WER GELD HAT UND WER NICHT, BLEIBT OFFEN IN SCHÖNEBERG
: Ein dickes Bündel 100-Euro-Scheine

DIRK KNIPPHALS

WESTWÄRTS, HO!

Interessant, in einem Stadtteil zu wohnen, in dem arme und reiche Menschen nebeneinander leben und man auf den ersten Blick nicht erkennt, wer zu welcher Gruppe gehört. Im Edeka-Markt in der Gleditschstraße trifft man die Studentin, die sich am Samstag die Qualitätsbrötchen in der Bäckereifiliale nicht leisten kann und auf die Automatenaufbackbrötchen zurückgreift. Hinter ihr an der Kasse steht der erfolgreiche Schauspieler in Jogginghose, um drei Päckchen Edelnüsse, zwei Schachteln Schokolade und zwei Flaschen Champagner zu bezahlen – zusammen 120 Euro – nachlässig, wie Tony Soprano ein dickes Bündel 100-Euro-Scheine aus der Hosentasche zieht.

Der Edeka-Markt hat sich jedenfalls auf ein breites Sortiment eingestellt, nicht nur von Waren, auch von Kunden. Obligate Sonderangebote pflegen die gering verdienende Kundschaft. Die Standardvollmilch ist nicht teurer als bei Aldi. Luxusprodukte wie Obstsorten, deren Namen man noch nie gehört hat, halten die Gutverdienenden bei der Stange.

Für beide Preissegmenten ist in der Umgebung die Konkurrenz groß. Neben Aldi gibt es weitere Billigsupermärkte. Außerdem findet man türkische Gemüsehändler, bei denen man für 5 Euro einen reichhaltigen Salat sowie Ratatouille für eine sechsköpfige Familie zusammenstellen kann und noch ein Kilo Couscous obendrauf kriegt. Auf der anderen Seite des Spektrums liegen die Weinhandlungen, in denen man sich problemlos durch die 50-Euro-Liga spanischer Spitzenlagen trinken kann. Dazu noch einmal über den Winterfeldtmarkt geschlendert, hier ein paar eingelegte Shrimps mitgenommen, dort ein Glas Honig aus dem Hochland Mittelamerikas gekauft – und wieder hat man was fürs Bruttosozialprodukt getan. Wer Geld hat und es selbst nicht braucht, kann es hier problemlos unter die Leute bringen.

Soziologisch ist die Gegend zwischen Winterfeldtplatz und Akazienstraße im Alltagsdiskurs als urbane Mittelklasse abgespeichert.

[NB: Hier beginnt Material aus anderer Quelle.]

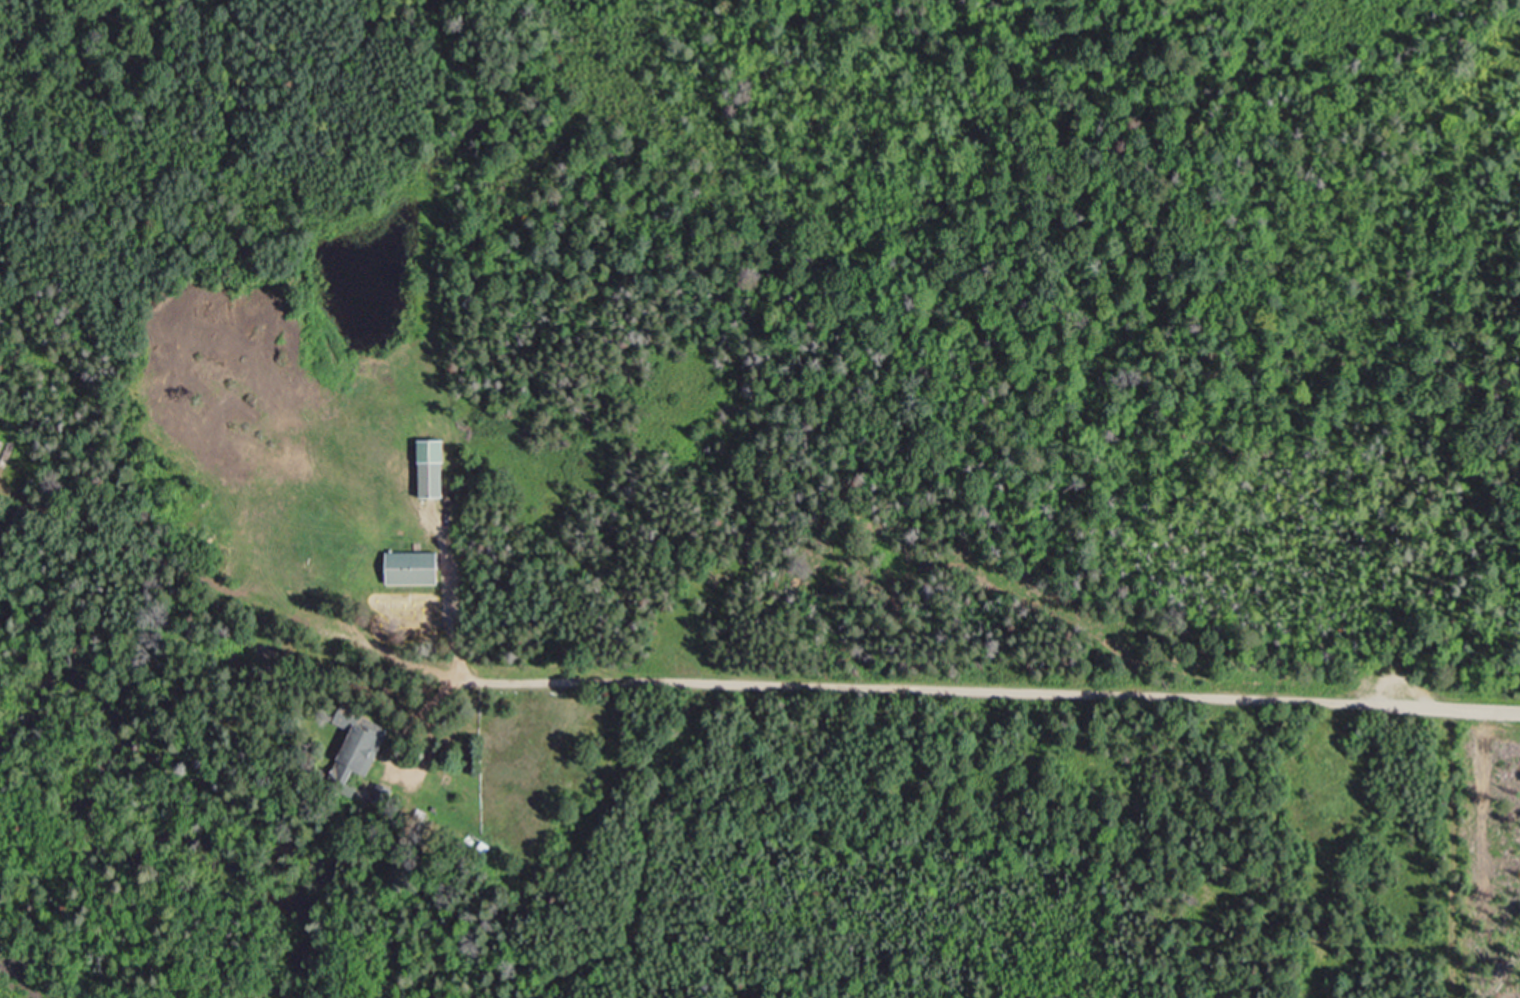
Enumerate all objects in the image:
building: (433, 469)
building: (415, 568)
road: (993, 691)
building: (360, 755)
building: (386, 793)
building: (480, 846)

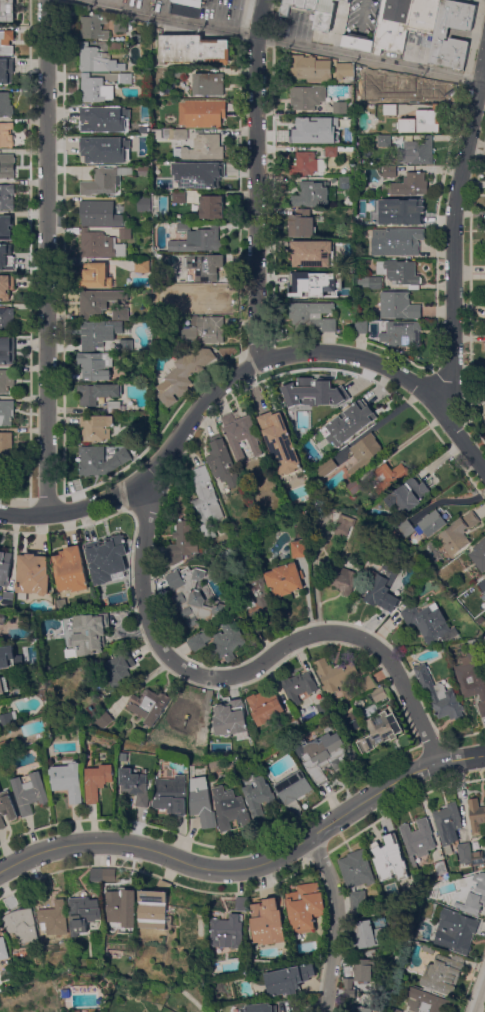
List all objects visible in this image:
building: (347, 0)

Aber das darf man sich lebenspraktisch nicht als homogenes Feld vorstellen. Durchschnittszahlen sagen nicht viel – in Wirklichkeit trifft der gealterte Selbstverwirklicher, der mit Altmietvertrag für 600 Euro warm allein mit Stuck, Balkon und Flügeltüren in der 140-Quadratmeter-Wohnung lebt, auf das junge Medienpaar, deren Eltern ihnen zur ersten Schwangerschaft eine süße Altbauwohnung kauften. Als Nachbarn haben beide möglicherweise Hartz-IV-Bezieher oder emeritierte FU-Professoren – wobei diese vom Outfit her nicht immer voneinander zu unterscheiden sind.

In der Goltzstraße wurde in eine Bombenlücke jetzt ein schwarzer Neubau eingepasst. Pro Etage eine Eigentumswohnung, alles Glas, Balkon und Modernität, und ganz oben eine Dachterrasse, auf der man Tennis spielen könnte. Daneben steht ein Fünfzigerjahrebau, für den man bestimmt einen Wohnberechtigungsschein braucht und auf dessen Balkons höchstens ein Schachbrett Platz findet. Dieses offensive Präsentieren von Vermögensunterschieden ist ein schlechtes Beispiel für die Gegend, wo Aussehen und Einkommen oft so arbiträr sind wie in der modernen Sprachtheorie Zeichen und Bezeichnetes.

Ein typisches Beispiel ist ein Haus in der Kyffhäuserstraße, in deren dritter Etage, Vorderhaus ich die Bewohner beider Wohnungen kenne. Nach außen die gleiche Jugendstilfassade. Nur dass dem Bewohner links die Wohnung gehört, während der Bewohner rechts die Hälfte seines Einkommens für die Miete aufwendet. Er kam nie über die in den siebziger Jahren angesagten Holzbücherregale hinaus – immerhin wurde er bei der Umwandlung des Hauses nicht rausgeklagt – während der Bewohner links zwischen Designerstücken moderne Kunst an der Wand hängen hat. Beide habe ich schon mal im Edeka getroffen – beide in Levi’s-Jeans und H&M-Kapuzenpulli.